[[ RECORDS FOR THIS TASK, beginning ]]

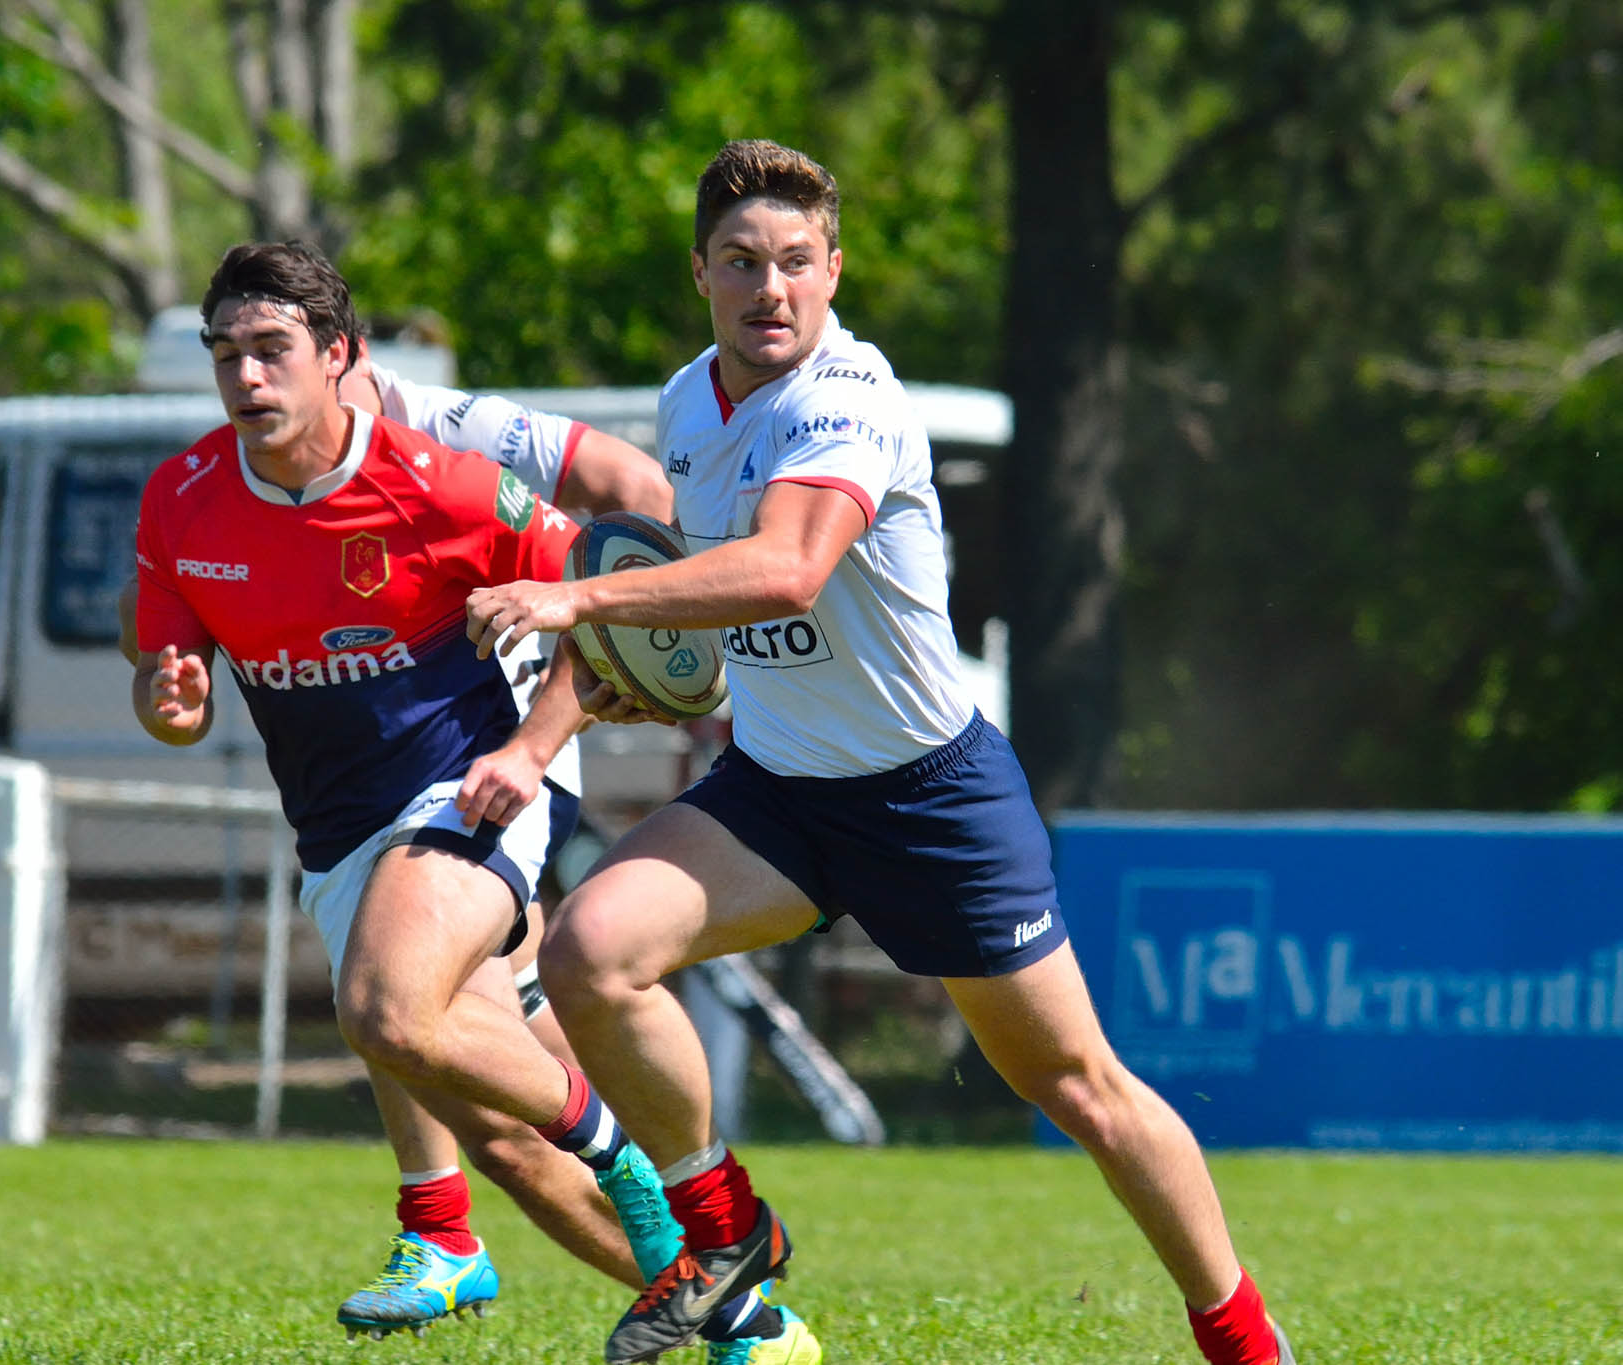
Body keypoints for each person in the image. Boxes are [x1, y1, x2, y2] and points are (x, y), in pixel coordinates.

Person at [465, 139, 1299, 1365]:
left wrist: (578, 600)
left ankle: (1242, 1339)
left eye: (796, 261)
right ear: (700, 272)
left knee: (1080, 1089)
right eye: (741, 261)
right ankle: (724, 1230)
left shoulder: (849, 397)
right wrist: (608, 694)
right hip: (780, 794)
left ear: (834, 270)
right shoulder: (690, 402)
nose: (771, 288)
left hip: (931, 800)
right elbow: (701, 593)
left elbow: (786, 569)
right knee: (591, 951)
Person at [130, 239, 812, 1364]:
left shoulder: (438, 481)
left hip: (472, 781)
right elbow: (170, 691)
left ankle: (628, 1169)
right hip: (340, 833)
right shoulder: (183, 500)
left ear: (337, 356)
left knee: (384, 1010)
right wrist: (172, 699)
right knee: (504, 1138)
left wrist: (534, 750)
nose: (247, 376)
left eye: (271, 349)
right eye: (226, 354)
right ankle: (751, 1325)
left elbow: (596, 604)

[[ RECORDS FOR THIS TASK, end ]]

All lines of the data that hold "knee" need to be copied.

left knee: (1080, 1089)
right knee: (591, 951)
left knee: (384, 1010)
right knee: (504, 1138)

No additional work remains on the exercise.